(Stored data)
*** Begin section ***
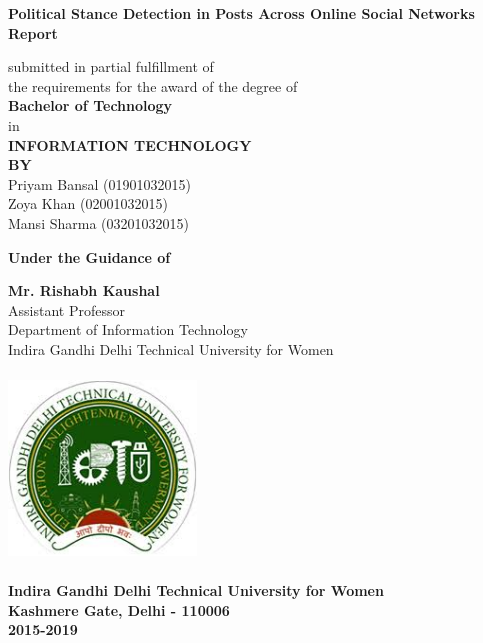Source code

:\documentclass[a4paper,11pt]{article}
\begin{document}

\thispagestyle{empty} %

\begin{spacing}{1.5}
\begin{center}

{\LARGE \bfseries
Political Stance Detection in Posts Across Online Social Networks}
\medskip\\
\textbf{ Report}
\begin{center}
submitted in partial fulfillment of\\ 
the requirements for the award of the degree of\\
\textbf{Bachelor of Technology}
\medskip\\
in\\
\textbf{INFORMATION TECHNOLOGY}\\
\textbf{BY}
\medskip\\
Priyam Bansal (01901032015)\\
Zoya Khan (02001032015)\\
Mansi Sharma (03201032015)\\
\end{center}
\begin{center}
\textbf{Under the Guidance of}\\
\end{center}

\begin{center}
\textbf{Mr. Rishabh Kaushal}\\
Assistant Professor\\
Department of Information Technology\\
Indira Gandhi Delhi Technical University for Women
\end{center}
\vspace*{10mm}

\includegraphics[height=5cm,width=5cm]{igdtuw_logo.jpg}

{\LARGE \bfseries
Indira Gandhi Delhi Technical University for Women\\
Kashmere Gate, Delhi - 110006\medskip\\
2015-2019
}

\end{center}
\end{spacing}
\end{document}
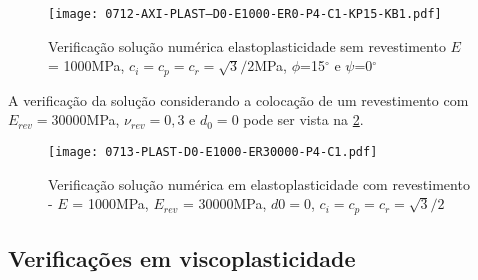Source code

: \begin{figure}[H]
	\begin{center}
		\texttt{[image: 0712-AXI-PLAST--D0-E1000-ER0-P4-C1-KP15-KB1.pdf]}
	\end{center}
	\caption{\label{PLAST-D0-E1000-ER0-P4-C1-KP15-KB1}Verificação solução numérica elastoplasticidade sem revestimento $E$ = 1000MPa, $c_i=c_p=c_r = \sqrt{3}/2$MPa, $\phi$=15$^\circ$ e $\psi$=0$^\circ$}
\end{figure}

A verificação da solução considerando a colocação de um revestimento com $E_{rev} = 30000$MPa, $\nu_{rev} = 0,3$ e $d_0=0$ pode ser vista na \ref{PLAST-D0-E1000-ER30000-P4-C1}.

\begin{figure}[H]
	\begin{center}
		\texttt{[image: 0713-PLAST-D0-E1000-ER30000-P4-C1.pdf]}
	\end{center}
	\caption{\label{PLAST-D0-E1000-ER30000-P4-C1}Verificação solução numérica em elastoplasticidade com revestimento - $E$ = 1000MPa, $E_{rev}$ = 30000MPa, $d0=0$, $c_i=c_p=c_r=\sqrt{3}/2$}
\end{figure}

\subsection{Verificações em viscoplasticidade}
*** End section ***
*ACTIVITY*: Please give an exact copy of the lines from the line containing "Assistant Professor\\" through the end of the records above, pictures excluded.

*WRITTEN SOLUTION*:
Assistant Professor\\
Department of Information Technology\\
Indira Gandhi Delhi Technical University for Women
\end{center}
\vspace*{10mm}

\includegraphics[height=5cm,width=5cm]{igdtuw_logo.jpg}

{\LARGE \bfseries
Indira Gandhi Delhi Technical University for Women\\
Kashmere Gate, Delhi - 110006\medskip\\
2015-2019
}

\end{center}
\end{spacing}
\end{document}
Source code

: \begin{figure}[H]
	\begin{center}
		\texttt{[image: 0712-AXI-PLAST--D0-E1000-ER0-P4-C1-KP15-KB1.pdf]}
	\end{center}
	\caption{\label{PLAST-D0-E1000-ER0-P4-C1-KP15-KB1}Verificação solução numérica elastoplasticidade sem revestimento $E$ = 1000MPa, $c_i=c_p=c_r = \sqrt{3}/2$MPa, $\phi$=15$^\circ$ e $\psi$=0$^\circ$}
\end{figure}

A verificação da solução considerando a colocação de um revestimento com $E_{rev} = 30000$MPa, $\nu_{rev} = 0,3$ e $d_0=0$ pode ser vista na \ref{PLAST-D0-E1000-ER30000-P4-C1}.

\begin{figure}[H]
	\begin{center}
		\texttt{[image: 0713-PLAST-D0-E1000-ER30000-P4-C1.pdf]}
	\end{center}
	\caption{\label{PLAST-D0-E1000-ER30000-P4-C1}Verificação solução numérica em elastoplasticidade com revestimento - $E$ = 1000MPa, $E_{rev}$ = 30000MPa, $d0=0$, $c_i=c_p=c_r=\sqrt{3}/2$}
\end{figure}

\subsection{Verificações em viscoplasticidade}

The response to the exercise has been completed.